Stored data entries:
________________

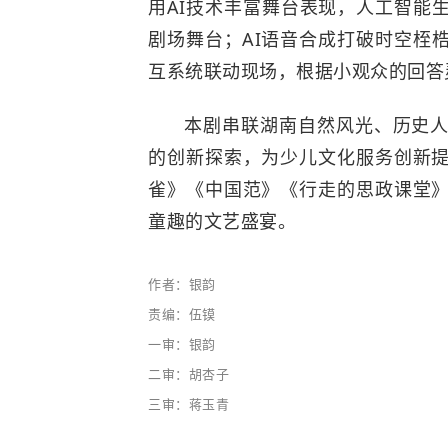
用AI技术丰富舞台表现，人工智能
剧场舞台；AI语音合成打破时空桎
互系统联动现场，根据小观众的回答
本剧串联湖南自然风光、历史
的创新探索，为少儿文化服务创新
雀》《中国范》《行走的思政课堂
童趣的文艺盛宴。
作者：银韵
责编：伍镆
一审：银韵
二审：胡杏子
三审：蒋玉青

________________

TASK DESCRIPTION: Output the data above in full and exactly, with every image left out.

RESULT:
用AI技术丰富舞台表现，人工智能
剧场舞台；AI语音合成打破时空桎
互系统联动现场，根据小观众的回答
本剧串联湖南自然风光、历史
的创新探索，为少儿文化服务创新
雀》《中国范》《行走的思政课堂
童趣的文艺盛宴。
作者：银韵
责编：伍镆
一审：银韵
二审：胡杏子
三审：蒋玉青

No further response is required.